::: PASSAGE SHOWN :::

Supreme Court: Legitimate expectations that a power of attorney appea

Supreme Court: attribution of the appearance of a power of attorney

02.08.2017 NL law

In three recent judgments, the Supreme Court clarified the boundaries of the risk principle criterion set out in its ING/Bera judgment: the risk principle does not reach so far that it also applies in situations where the expectations are based solely on statements or behaviour of the unauthorized attorney. The court must also assess the facts and circumstances that concern the unauthorized represented principal to justify the principal bearing the risk of the unauthorized representation.

Supreme Court 3 February 2017 (ECLI:NL:HR:2017:142), Supreme Court 3 February 2017 (ECLI:NL:HR:2017:143 ) and Supreme Court 14 July 2017 (ECLI:NL:HR:2017:1356 ).

The ING/Bera criterion (Supreme Court 19 February 2010, ECLI:NL:HR:2010:BK7671) entails that attribution of the appearance of a power of attorney having been granted is also possible if the counterparty had legitimate expectations as regards the power of attorney being granted based on facts and circumstances that are for the risk of the unauthorized represented principal and from which according to prevailing opinion (verkeersopvattingen) such appearance can be derived.

In the first judgment of 3 February 2017, a real estate entrepreneur (the "Principal") had to repay the mortgage that was vested on a part of his portfolio. Due to financial difficulties, he saw no option other than to sell this part. The Principal asked his lawyer (the "Attorney") to look for a potential buyer. Previously, the Attorney had been involved as the Principal's lawyer in legal proceedings relating to this part of the portfolio. As a result, the Attorney possessed copies of the underlying loan agreement, the option agreement and the deed of mortgage. The Attorney negotiated the sale and purchase of this real estate with another real estate entrepreneur (the "Purchaser"). The Attorney agreed with the Purchaser that he, or a third party designated by him would purchase that part of the Principal's portfolio. To draft the purchase agreement, the Attorney provided the civil law notary involved with the documents he possessed. Shortly before the Principal and the Purchaser were supposed to meet with the civil law notary to sign the purchase agreement, the Principal informed the Attorney that in the meantime he had reached (a better) agreement with a another third party regarding the sale and purchase of the real estate. After this, the Attorney informed the Purchaser that the deal was off.

:::

PROBLEM TO SOLVE
Print the passage on the Supreme Court rulings word for word, in full. Work from the passage on the Supreme Court rulings alone.

::: LISTED RECORDS :::

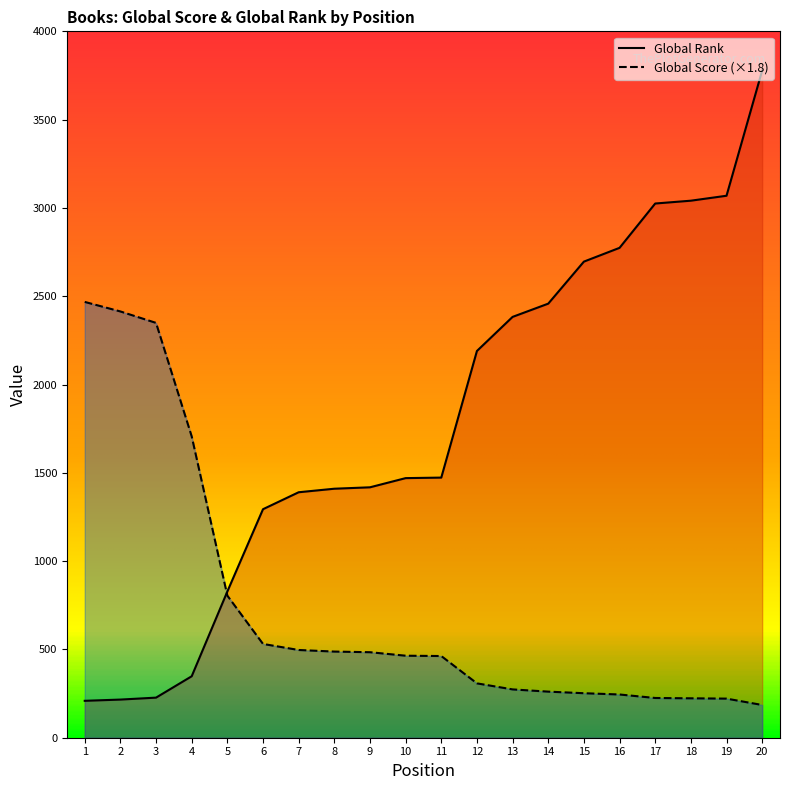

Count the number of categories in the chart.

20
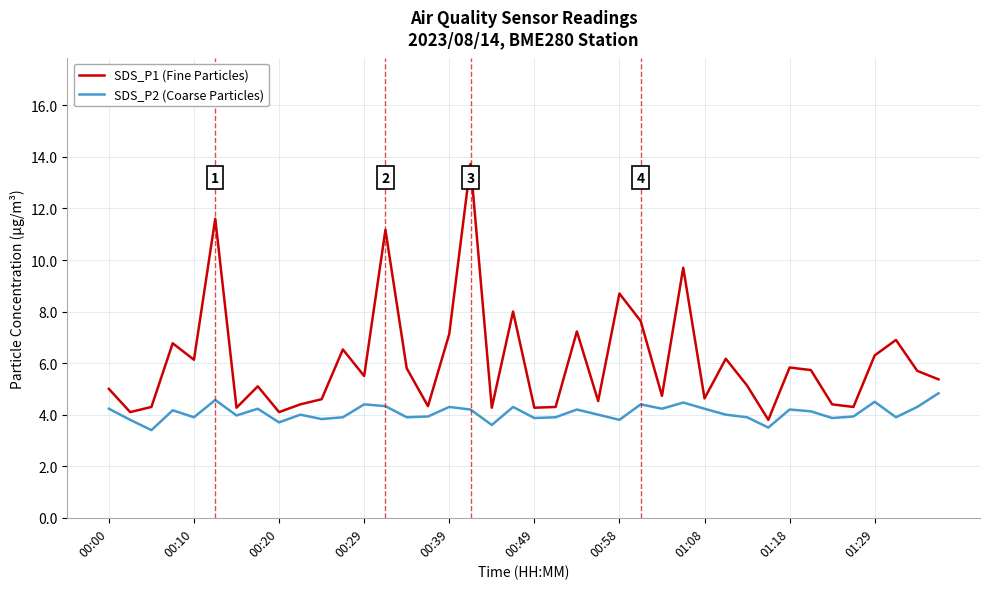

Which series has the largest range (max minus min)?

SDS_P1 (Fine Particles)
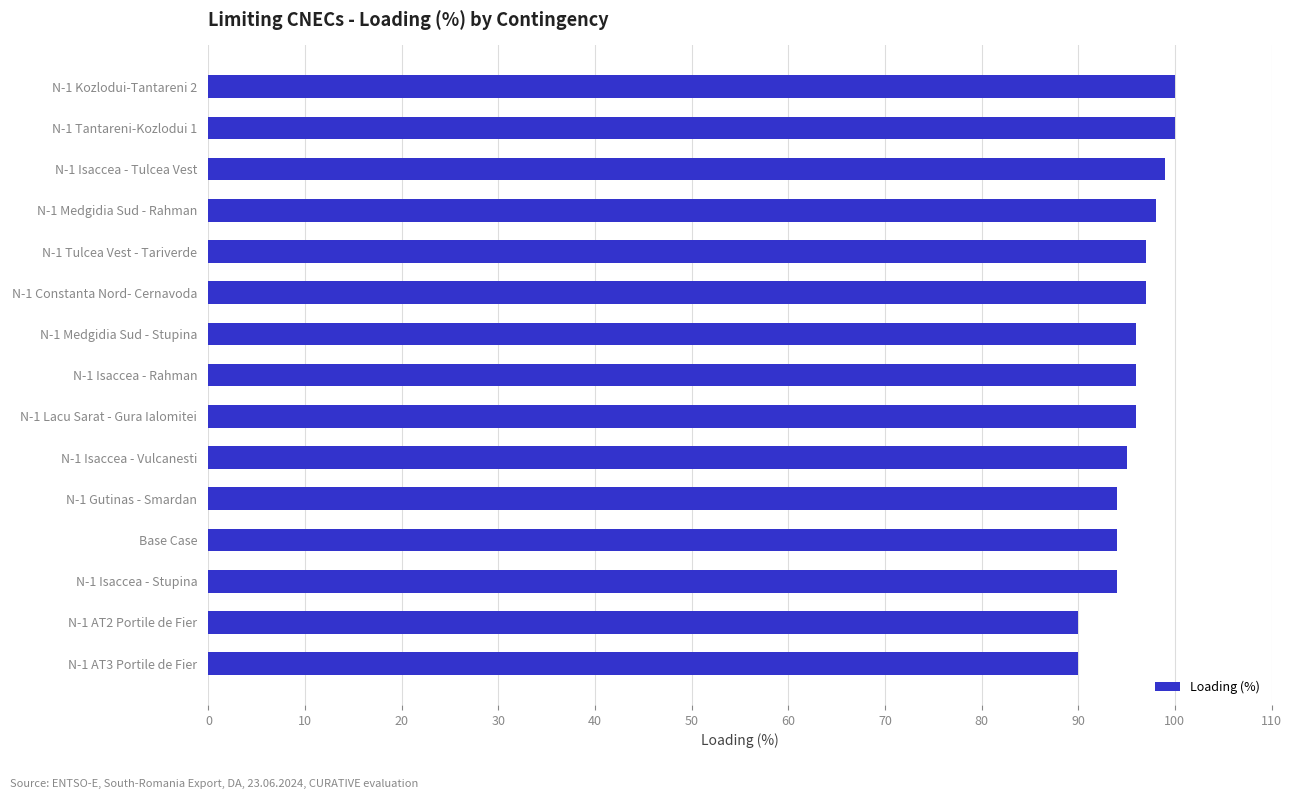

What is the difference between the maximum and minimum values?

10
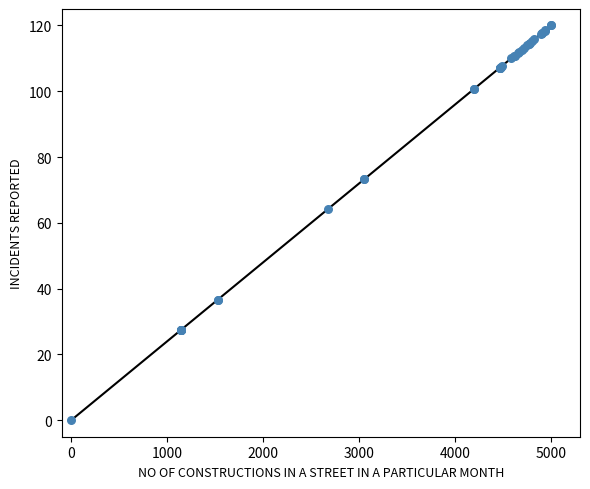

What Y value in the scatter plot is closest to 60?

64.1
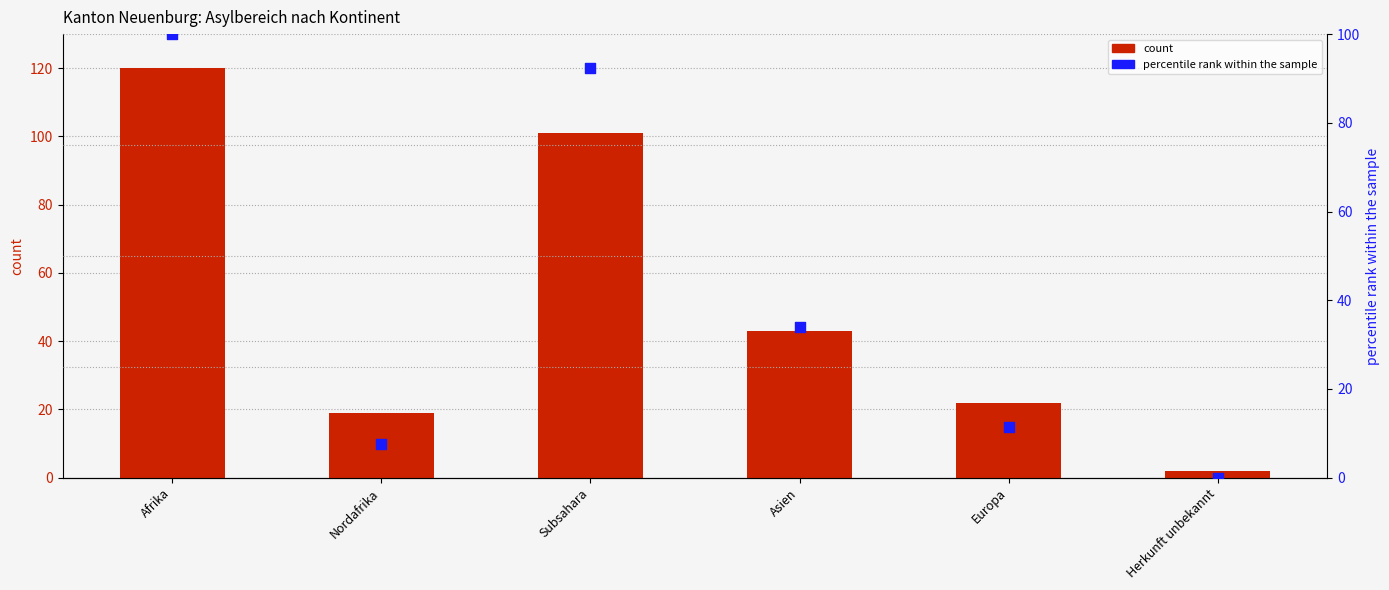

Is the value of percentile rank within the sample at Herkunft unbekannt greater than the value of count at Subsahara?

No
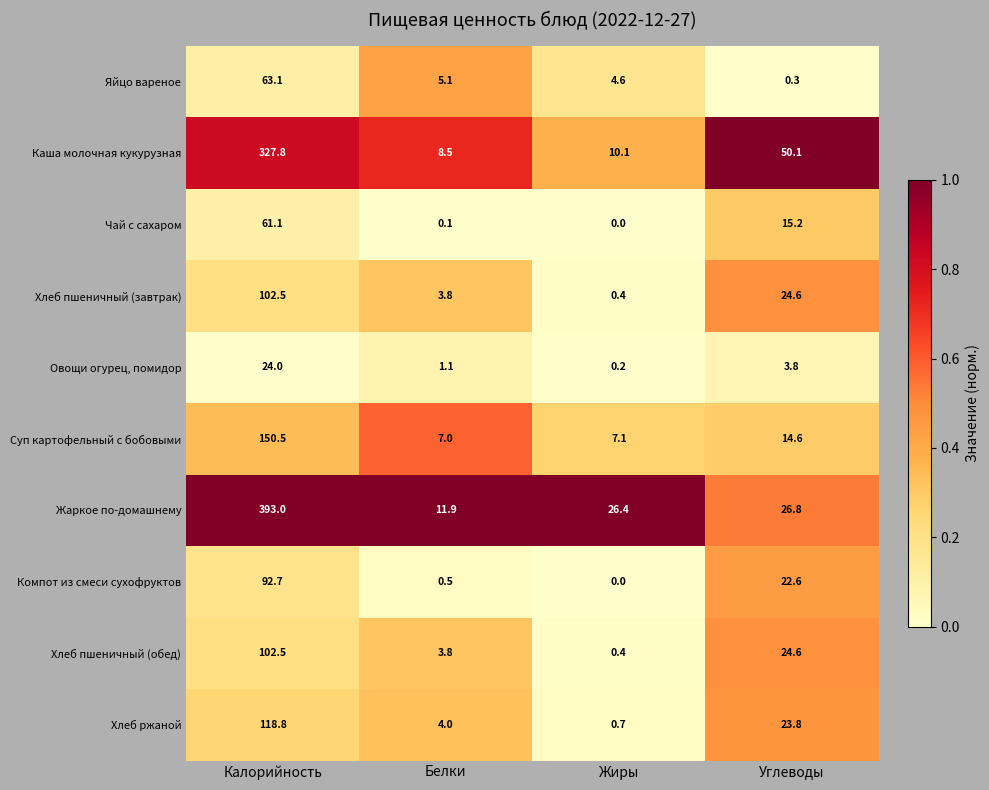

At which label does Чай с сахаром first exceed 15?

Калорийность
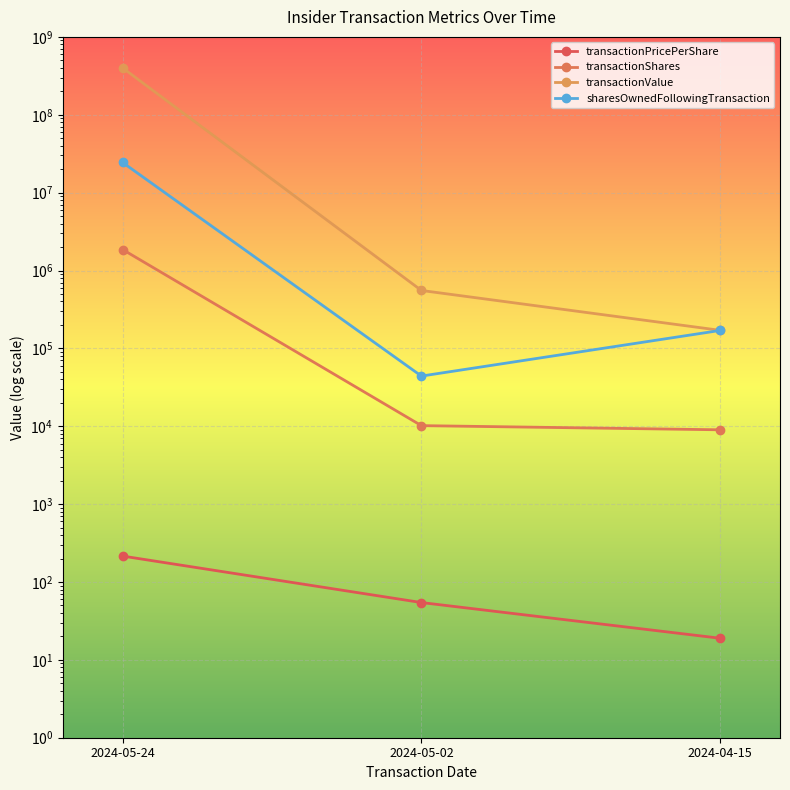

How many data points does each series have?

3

:::

TASK OUTPUT
Supreme Court: Legitimate expectations that a power of attorney appea

Supreme Court: attribution of the appearance of a power of attorney

02.08.2017 NL law

In three recent judgments, the Supreme Court clarified the boundaries of the risk principle criterion set out in its ING/Bera judgment: the risk principle does not reach so far that it also applies in situations where the expectations are based solely on statements or behaviour of the unauthorized attorney. The court must also assess the facts and circumstances that concern the unauthorized represented principal to justify the principal bearing the risk of the unauthorized representation.

Supreme Court 3 February 2017 (ECLI:NL:HR:2017:142), Supreme Court 3 February 2017 (ECLI:NL:HR:2017:143 ) and Supreme Court 14 July 2017 (ECLI:NL:HR:2017:1356 ).

The ING/Bera criterion (Supreme Court 19 February 2010, ECLI:NL:HR:2010:BK7671) entails that attribution of the appearance of a power of attorney having been granted is also possible if the counterparty had legitimate expectations as regards the power of attorney being granted based on facts and circumstances that are for the risk of the unauthorized represented principal and from which according to prevailing opinion (verkeersopvattingen) such appearance can be derived.

In the first judgment of 3 February 2017, a real estate entrepreneur (the "Principal") had to repay the mortgage that was vested on a part of his portfolio. Due to financial difficulties, he saw no option other than to sell this part. The Principal asked his lawyer (the "Attorney") to look for a potential buyer. Previously, the Attorney had been involved as the Principal's lawyer in legal proceedings relating to this part of the portfolio. As a result, the Attorney possessed copies of the underlying loan agreement, the option agreement and the deed of mortgage. The Attorney negotiated the sale and purchase of this real estate with another real estate entrepreneur (the "Purchaser"). The Attorney agreed with the Purchaser that he, or a third party designated by him would purchase that part of the Principal's portfolio. To draft the purchase agreement, the Attorney provided the civil law notary involved with the documents he possessed. Shortly before the Principal and the Purchaser were supposed to meet with the civil law notary to sign the purchase agreement, the Principal informed the Attorney that in the meantime he had reached (a better) agreement with a another third party regarding the sale and purchase of the real estate. After this, the Attorney informed the Purchaser that the deal was off.